● Activity A
Return the portion of the founder interview starting with "Shruti: [00:16:41] We" and going on through "bootstrapping this business?".
● Activity B
Answer these questions from the founder interview:
(i) Roughly when did Shruti and Rahil quit their jobs?
(ii) For how long was the business initially self-funded?
(iii) Where did Rahil work before this business?
[[ Selected excerpt, beginning ]]
Omer: [00:16:22] Now at the point when you were doing these interviews and talking to these prospective customers, had you guys quit your jobs or were you sort of doing this on the side while you were trying to figure out if the opportunity was with something, you know, it was worth diving into.
Shruti: [00:16:41] We both quit our jobs. So this is roughly July of 2018 when we started doing this. And that's when we quit our jobs. We had a high level team that we were chasing what I spoke about earlier, like the distribution landscape, but we knew that if we wanted to do it wholeheartedly, we have to quit our jobs. Spent time at customer locations, just observed them through the day and that wouldn't happen without doing it for time.
Omer: [00:17:05] And were you guys initially self-funded. You bootstrapping this business?
Shruti: [00:17:10] Oh yes, like the first six or seven months, but Accel participated very early. They were normally partner and they supported us through the journey.
Omer: [00:17:20] Yeah. That's a good connection to have good place to start. Okay. So let's sort of go through and say, you've done this, this sort of customer development process you, you sort of figured out, okay. You know, this is the sales piece that we want to kind of go and tackle. We haven't written any code yet. How did you go about building the product?[00:17:41] Is Rahil a developer? Did you have to hire somebody? And how long did it take you to build that product?
Shruti: [00:17:48] So Rahil is a developer by profession, right? He used to work at Twitter and then I drew brick one of the early engineers. So Rahil comes from a development background. He, along with one of our other early team members kind of built out the product.[00:18:04] And I think for us to launch and be early, be done, it took four months, but that four-month was just building because we spent the early eight to nine months just doing the mocks and getting what was required to be built. So I think that kind of made the engineering jobs slightly easy.
[[ Selected excerpt, end ]]
[[ Data excerpts, beginning ]]
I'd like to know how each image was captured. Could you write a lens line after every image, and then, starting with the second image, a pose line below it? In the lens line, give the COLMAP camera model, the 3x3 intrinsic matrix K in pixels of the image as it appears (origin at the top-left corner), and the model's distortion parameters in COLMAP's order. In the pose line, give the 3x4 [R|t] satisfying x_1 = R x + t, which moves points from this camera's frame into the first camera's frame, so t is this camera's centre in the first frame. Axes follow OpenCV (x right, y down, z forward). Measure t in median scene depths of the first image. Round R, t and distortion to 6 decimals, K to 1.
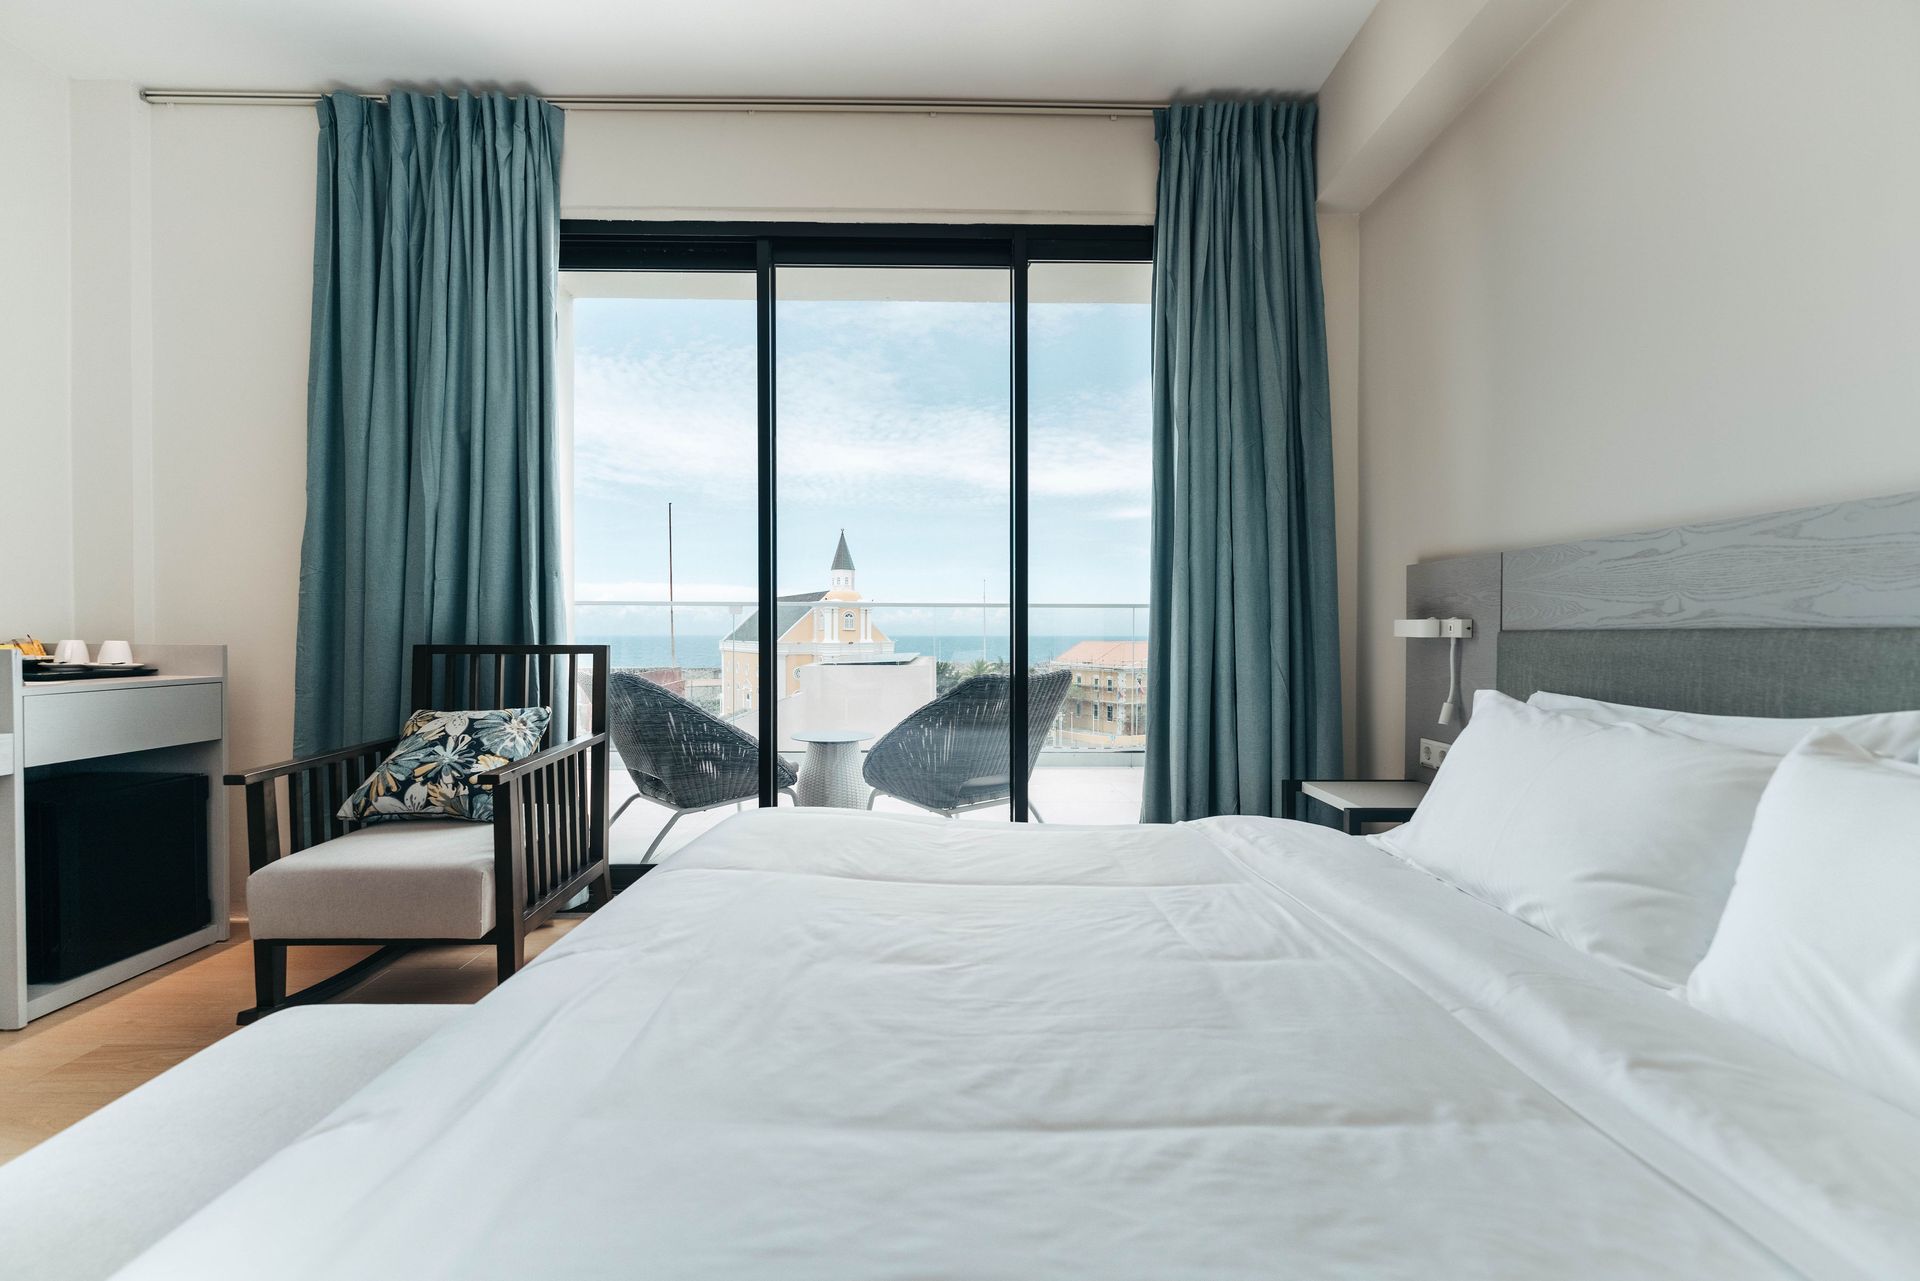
lens RADIAL K [[832.0, 0, 927.0], [0, 832.0, 638.4], [0, 0, 1]] dist [-0.002502, 0.000027]
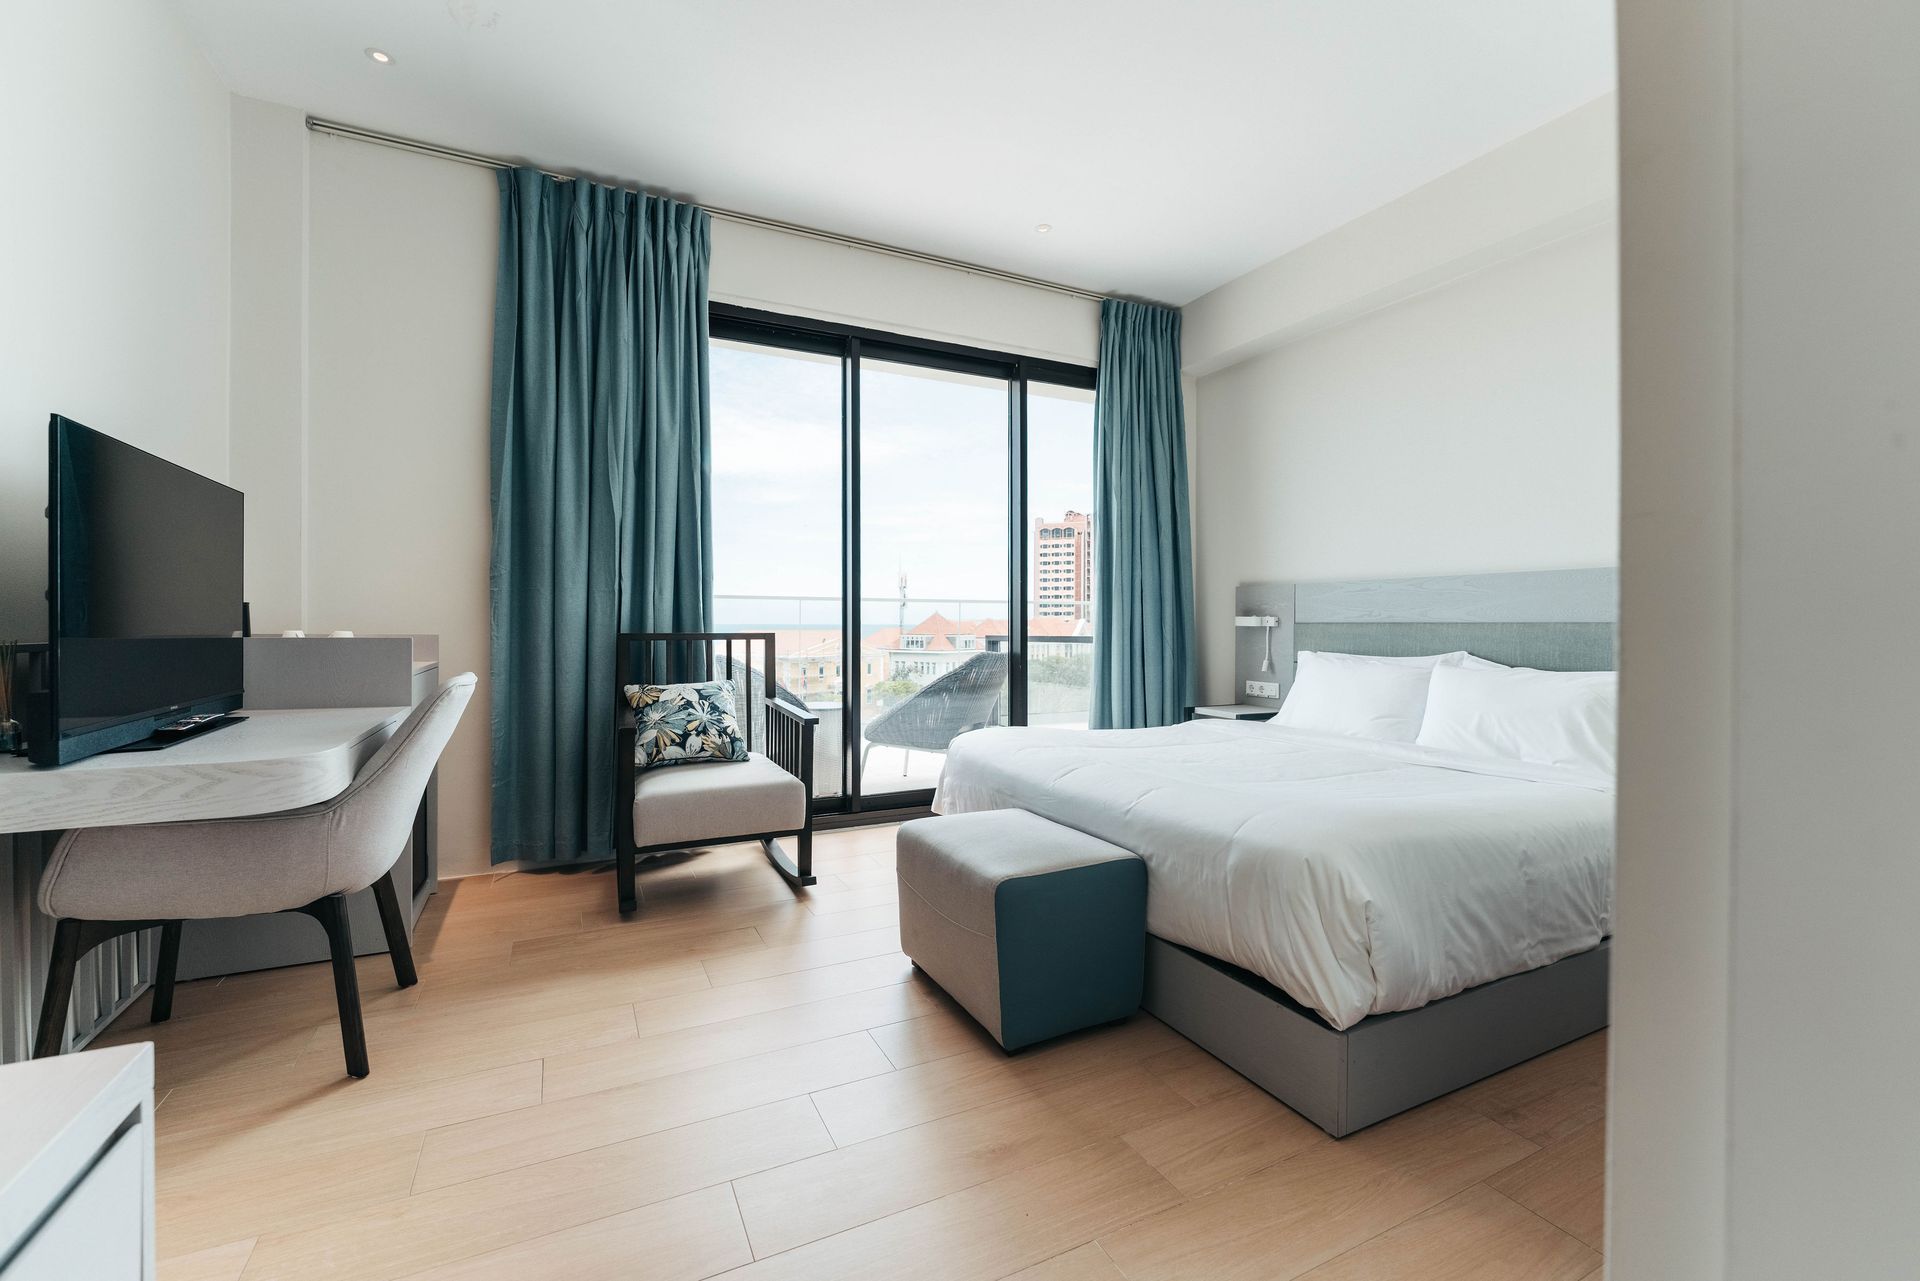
lens RADIAL K [[832.0, 0, 1002.8], [0, 832.0, 620.5], [0, 0, 1]] dist [-0.002502, 0.000027]
pose [[0.892733, 0.001439, 0.450583, -0.634012], [0.002249, 0.999968, -0.007651, -0.000851], [-0.450580, 0.007844, 0.892702, -0.358672]]
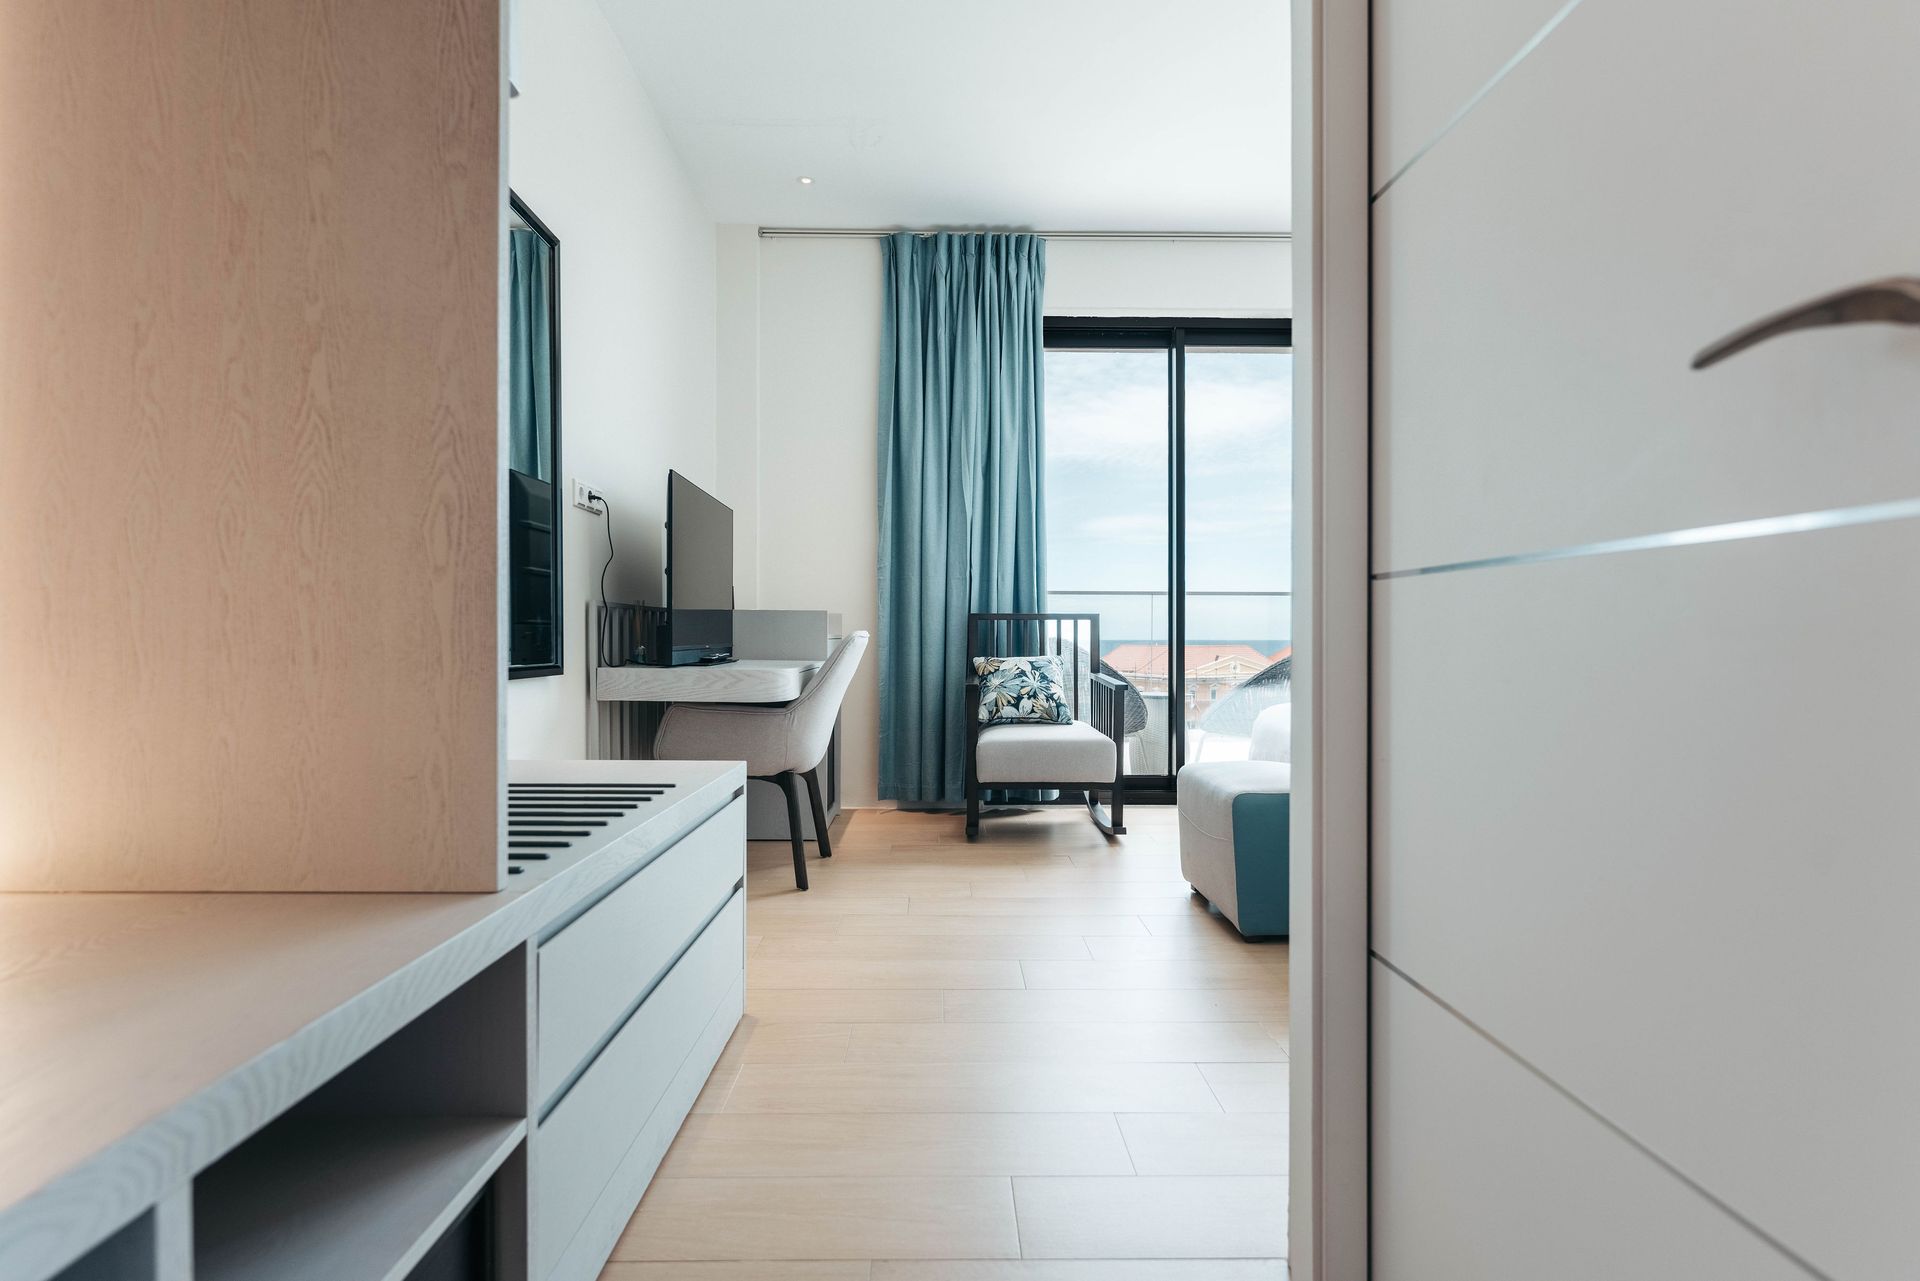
lens RADIAL K [[953.4, 0, 950.4], [0, 953.4, 633.2], [0, 0, 1]] dist [0.003662, -0.000017]
pose [[0.999992, 0.002875, -0.002886, -0.615063], [-0.002878, 0.999996, -0.000795, 0.042888], [0.002883, 0.000804, 0.999996, -0.662056]]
[[ Data excerpts, end ]]
● Answer section A
Shruti: [00:16:41] We both quit our jobs. So this is roughly July of 2018 when we started doing this. And that's when we quit our jobs. We had a high level team that we were chasing what I spoke about earlier, like the distribution landscape, but we knew that if we wanted to do it wholeheartedly, we have to quit our jobs. Spent time at customer locations, just observed them through the day and that wouldn't happen without doing it for time.
Omer: [00:17:05] And were you guys initially self-funded. You bootstrapping this business?

● Answer section B
(i) Roughly July 2018
(ii) The first six or seven months
(iii) Twitter